Death … I know, I know, it’s a tough topic, but we all go to see our Lord and Savior at some point. So bear with me. …

Couts garrett
Attorney / Brady & Hamilton LLP

Anyone who has spent time looking at or thinking about an estate plan has likely come across the basics – wills, trusts, etc. But things can take crazy turns when you cross your state line.

Everyone knows Texas likes to do things the “Texas way.” But, turns out, most states like to do things the “[state] way” or at least differently than their neighbor states. The same is true for the way each state handles the passing of property and assets at your death. Probate and estates law is largely controlled by individual states, which means each state could potentially differ from every other state.

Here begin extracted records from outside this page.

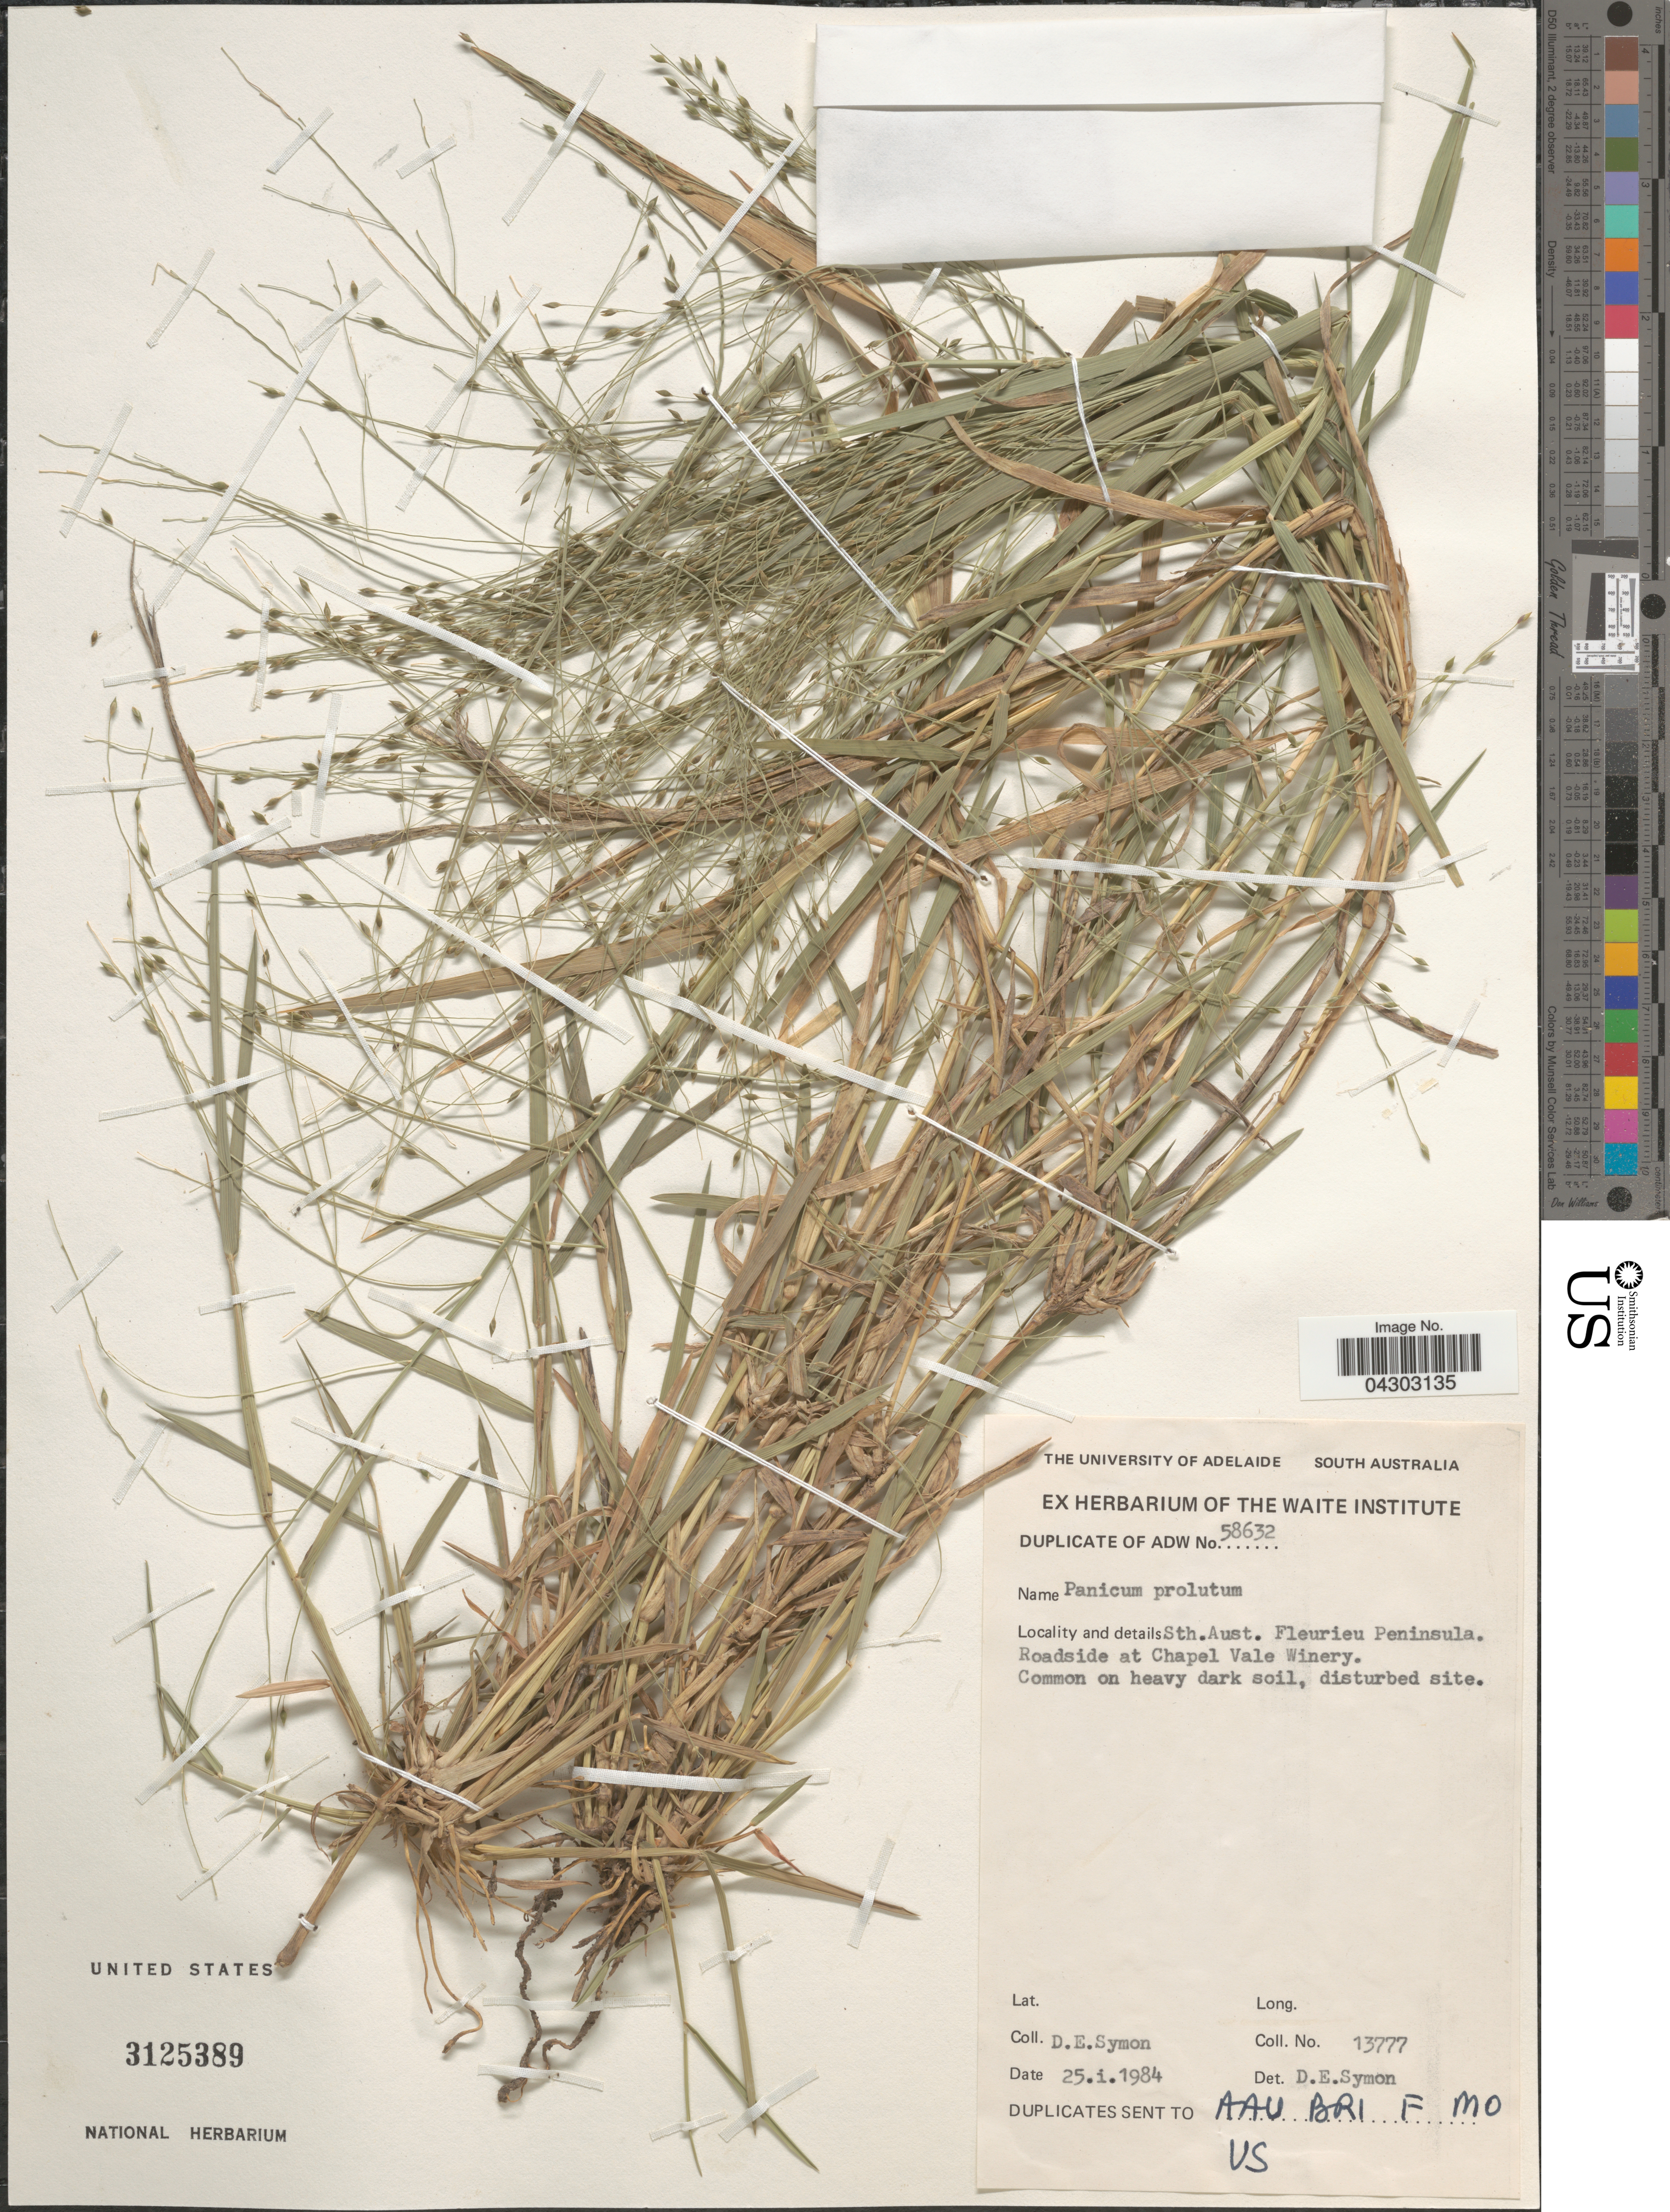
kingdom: Plantae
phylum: Tracheophyta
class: Liliopsida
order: Poales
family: Poaceae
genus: Panicum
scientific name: Panicum prolutum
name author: F. Muell.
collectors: D. Symon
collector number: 13777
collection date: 1984-01-25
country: Australia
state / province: South Australia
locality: Fleurieu Peninsula. Roadside at Chapel Vale Winery.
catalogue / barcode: US 3125389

I grew up in the Texas Panhandle in the diamond-in-the-rough of Pampa, Texas. It was a short drive to both Oklahoma and Kansas, and New Mexico was not far off either. So it was common for producers to have land or assets outside of the Lone Star State. For many producers, it is common to have assets across state lines.

Many of you know a process called “probate” is potentially necessary to pass your property to your heirs when you die. We could endlessly discuss the nuances of an estate plan and how you can prepare for or, in many cases, avoid probate. However, if you have assets outside of your home state – even temporarily (like cattle grazing in a neighboring state) – you need to consider the potential that probate may be necessary not only in your home state but other states as well.


“Wait? So, my kids would have to do more than one probate?” Answer: “Possibly.”

Luckily, there is a process, generally, called “ancillary probate.” Essentially, ancillary probate is the additional process your heirs seek in the additional state where you had assets at your death. For example, if I pass away in Texas and my heirs seek a Texas probate and estate administration, they may need to seek ancillary probates in other states where I have assets – cattle, bank accounts, land, farm equipment, etc.

Again, states differ in their probate and estates laws. So some states have simple ancillary probate processes, such as simply recording certified copies of the original probate in the public records; some have more complex requirements, such as formally filing a probate proceeding that incorporates the original probate; and some lack any formal ancillary probate process at all.

While ancillary probate is manageable, it is also generally avoidable. There are tools and strategies available to potentially eliminate the need for an ancillary probate – saving your heirs time, expense and headaches.

It is important for your attorney – and your heirs’ attorney seeking the original probate – to know you have assets outside of the state. The attorney will need to determine the ancillary probate processes of the additional states and, in some cases, hire a licensed attorney in each additional state. Additionally, knowing there are assets outside of the state may influence what type of probate should be sought in the original state. For example, in Texas some probates include the appointment of an executor or administrator – essentially the court-appointed person with the authority to represent and responsibility for the estate – and other types do not, such as a “muniment of title.”

Many ancillary probates require an executor or administrator to sign or file something with either a court or in the public records, and many request letters testamentary or letters of administration. If the original probate was a muniment of title, there are no executors, administrators, letters testamentary or letters of administration. “Oooops.”

So if you have assets outside of your home state – or anticipate you will – you should consult with your attorney to plan accordingly. You might avoid an ancillary probate or prepare the attorney and your heirs for an ancillary probate. Either way, planning pays off.

This information is made for educational purposes only and is not intended to be legal advice for any particular reader. Reading this article does not create an attorney-client relationship. Readers are encouraged to consult a licensed attorney for their legal needs. The information is primarily based upon laws of the U.S. and the state of Texas.